*Instruction*
Extend the article on Nevele Pride and the International Trot at Roosevelt Raceway, picking up right after its last sentence.

*Document section*
>>>>
America's Nevele Pride was in front on the rail when a French challenger—on the outside all the way—made the four moves that wore down the favorite and won the International Trot

The language varied from Swedish to German to several shades of English, but the question was always the same: could anyone hope to beat Nevele Pride, that formidable Cadillac of American harness racing? Nevele Pride, as everyone knows, is a well-established winner, on the trail to becoming the first trotter ever to earn $1 million. He had beaten about all the best horses on this side of the Atlantic, but now he faced a special sort of challenge—a worldly field assembled at Roosevelt Raceway in New York for the 11th edition of the $100,000 International Trot. If speculation about such a meeting seemed natural, it also seemed natural that there was one man among the drivers who had no doubts about the outcome.

Jean-René Gougeon is an ebullient Frenchman with a superb nose and a well-documented winning touch with harness horses. And the mere idea of anybody prematurely picking Nevele Pride was enough to set him stamping around, shaking his head and mumbling darkly.

"Nevele Pride is the best trotter you have ever had in America," Gougeon said when he showed up at Roosevelt's special International barn. "But the main thing is, perhaps he has no opposition in the U.S. Also, he is not bred and trained for the longer distances like our horses in France." He paused and smiled. "I think we can win, or else I would not have come."
<<<<
*Source information*
>>>>
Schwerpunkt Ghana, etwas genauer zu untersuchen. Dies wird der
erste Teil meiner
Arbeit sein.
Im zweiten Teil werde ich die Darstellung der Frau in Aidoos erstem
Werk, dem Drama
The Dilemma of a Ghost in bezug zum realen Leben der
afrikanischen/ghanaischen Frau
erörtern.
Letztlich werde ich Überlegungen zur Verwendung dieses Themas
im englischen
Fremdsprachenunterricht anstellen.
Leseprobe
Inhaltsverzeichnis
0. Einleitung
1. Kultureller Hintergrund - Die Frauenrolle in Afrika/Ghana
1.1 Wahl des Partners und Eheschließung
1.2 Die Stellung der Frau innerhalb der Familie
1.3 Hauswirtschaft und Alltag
<<<<
*Written reply*
This sort of talk would not have been surprising had Gougeon returned with Roquépine, often called the queen of French trotting, the horse he had driven when she won her second straight International victory last year. But Roquepine has retired and Gougeon's mare last week was a big, muscular 5-year-old newcomer named Une de Mai (One of May). Owned by Meat Packer Count Pierre de Montesson of Boucé, Normandy, Une de Mai had been trotting up a storm at tracks around France and Italy but was still an unknown factor in this country. The significant thing seemed to be that, while the International's mile and a quarter is considered a bit long for American trotters, most of Une de Mai's races had been at least a mile and a sixteenth—including a victory over Roquépine last June 6 at the Enghien course in France.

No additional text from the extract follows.